Halliburton (HAL) reported earnings on January 25, 2013. The company reported a profit of $0.63 per diluted share on record quarterly revenues of $7.3 billion, beating consensus of $0.61 per diluted share. This news resulted in a price increase of 5.05% on the day, ending at $39.72. This price represents a profit of 18% over our purchase price of $33.66.
In the 4th quarter, revenue and income from international operations made up for lower revenues and operating income in North America. In North America, revenues were hurt by a decline in land drilling activity, as drilling & exploration companies began to approach or exceed their yearly capital expenditure budgets, and from downward pressure on hydraulic fracturing services, from increased competition. North American margins also remained suppressed from lagging effects of an overpriced inventory of guar gum, a key ingredient for its operations. In Latin America and Middle East/Asia, revenues were driven up primarily by increased activity in a number of areas, as well as higher software sales. The Europe/Africa/CIS region was driven positively by increased demand around the North Sea, Russia, and Eastern Africa.
It was acknowledged that the company would lose revenue and suffer from depressed margins in North America, but this downward trend should be reduced as Halliburton’s supply of guar gum is used up and as it reaps the benefits of its "Frac of the Future" program and other strategic initiatives. As Halliburton continues to improve the quality of its services it will be able to command higher fees than its competitors, partially offsetting the effect of a more competitive atmosphere. The company should also continue to see growth in the Eastern Hemisphere, as more companies are looking into offshore opportunities in the North Sea, Africa, and Australia.

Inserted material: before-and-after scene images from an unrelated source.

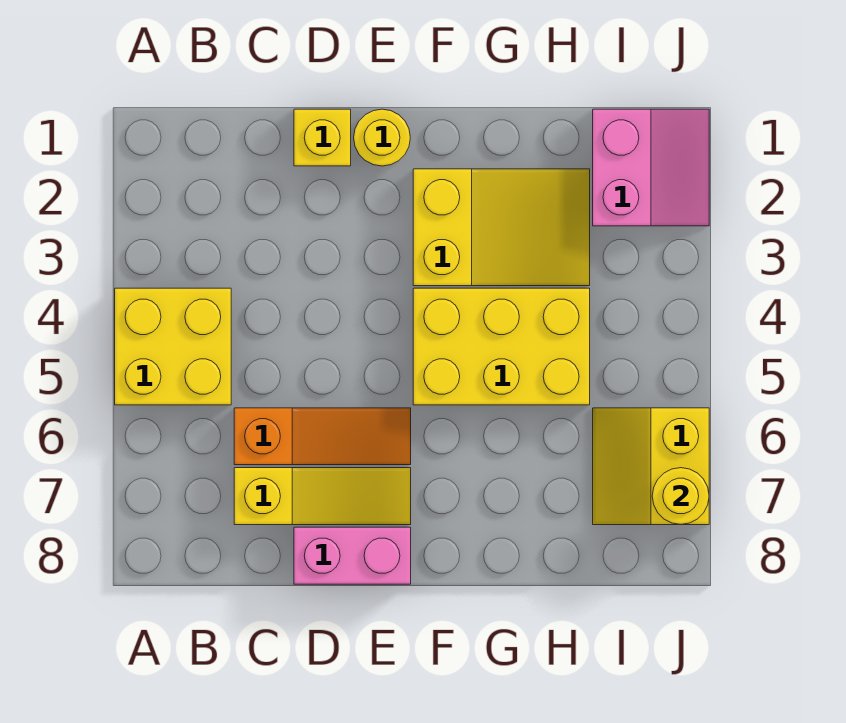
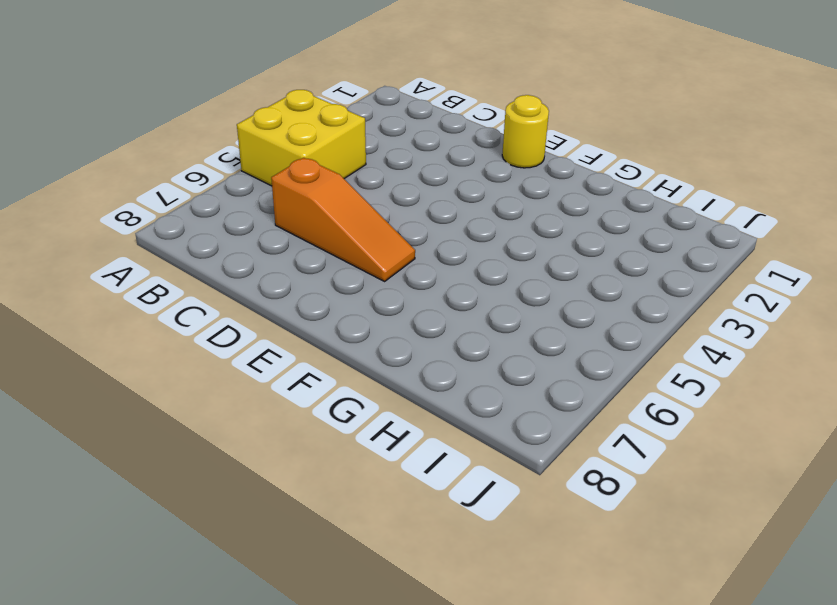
none -> yellow slope C7:E7 level 1 top C
none -> yellow brick D1 level 1

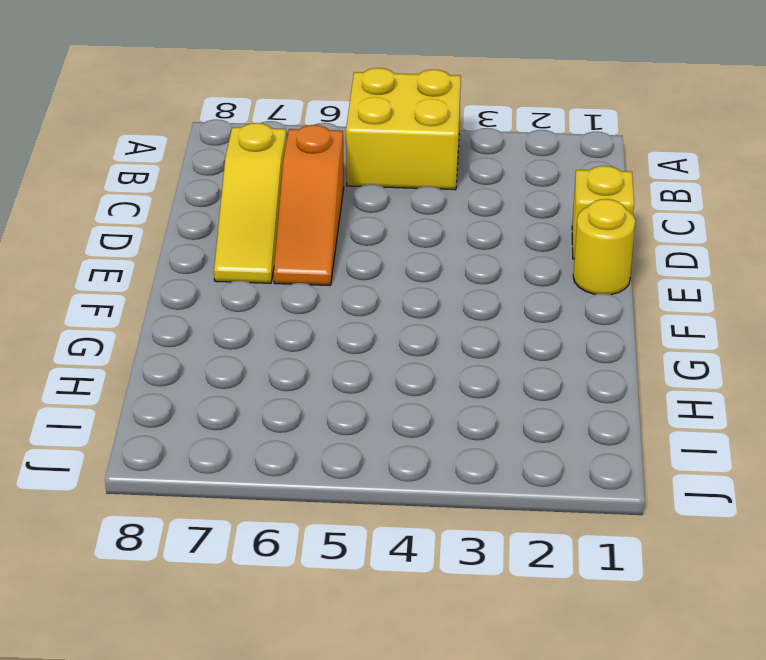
none -> pink brick D8:E8 level 1
none -> yellow slope F2:H3 level 1 top F

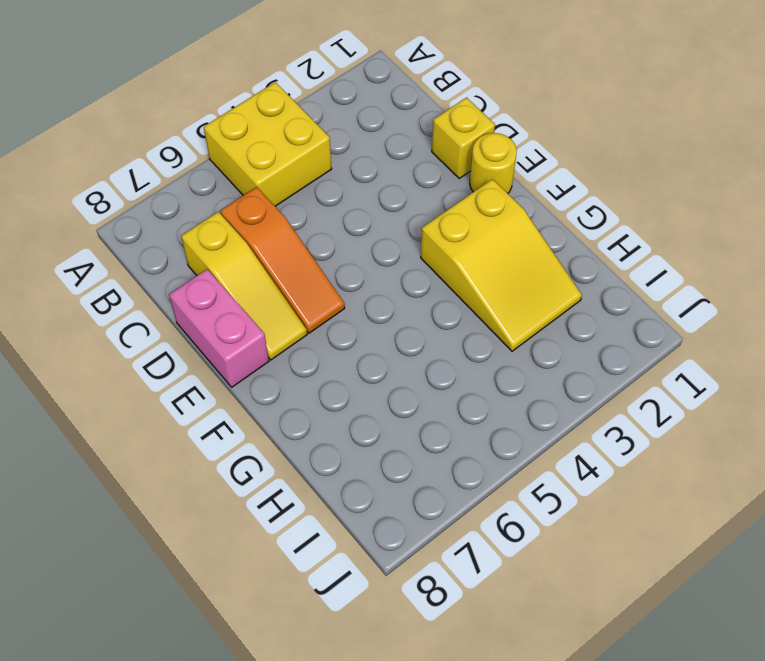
none -> yellow brick F4:H5 level 1
none -> pink slope I1:J2 level 1 top I

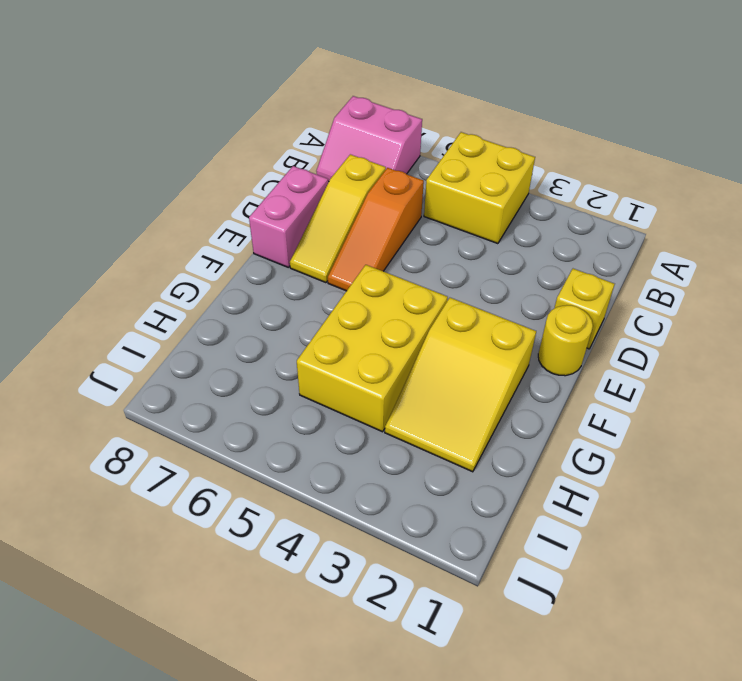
pink slope A7:B8 level 1 top A -> pink slope I1:J2 level 1 top I
none -> yellow slope I6:J7 level 1 top J
none -> yellow round brick J7 level 2

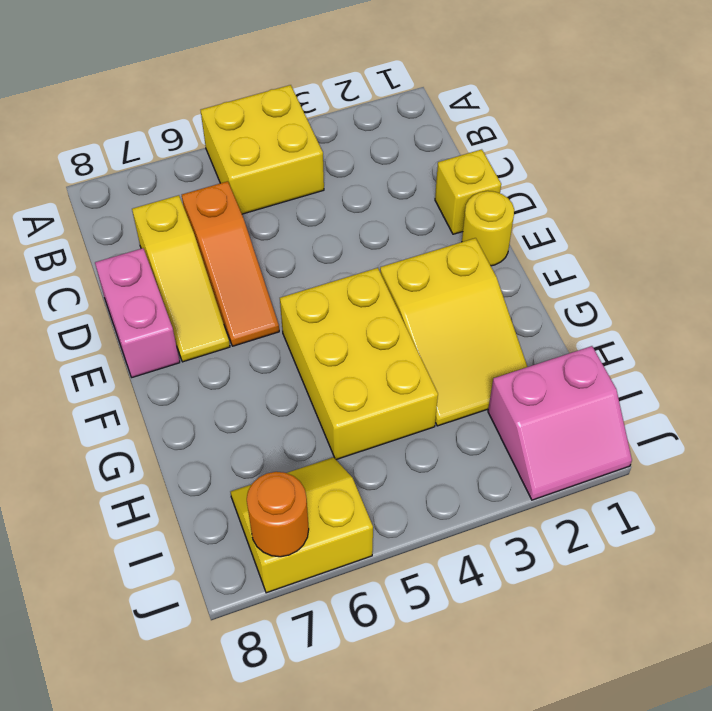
orange round brick J7 level 2 -> yellow round brick J7 level 2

Going forward to the next fiscal year, the company looks to be in sound financial position. The company has enough cash and flexibility under its revolving credit facility to withstand any downturns in the economy, or in case of a large payout to BP for its role in the Macondo well incident in 2010. We are going to reevaluate our model on Halliburton to see if the original price target of $44.00 should be raised and to make a more educated decision about whether we would like to enter into a full position.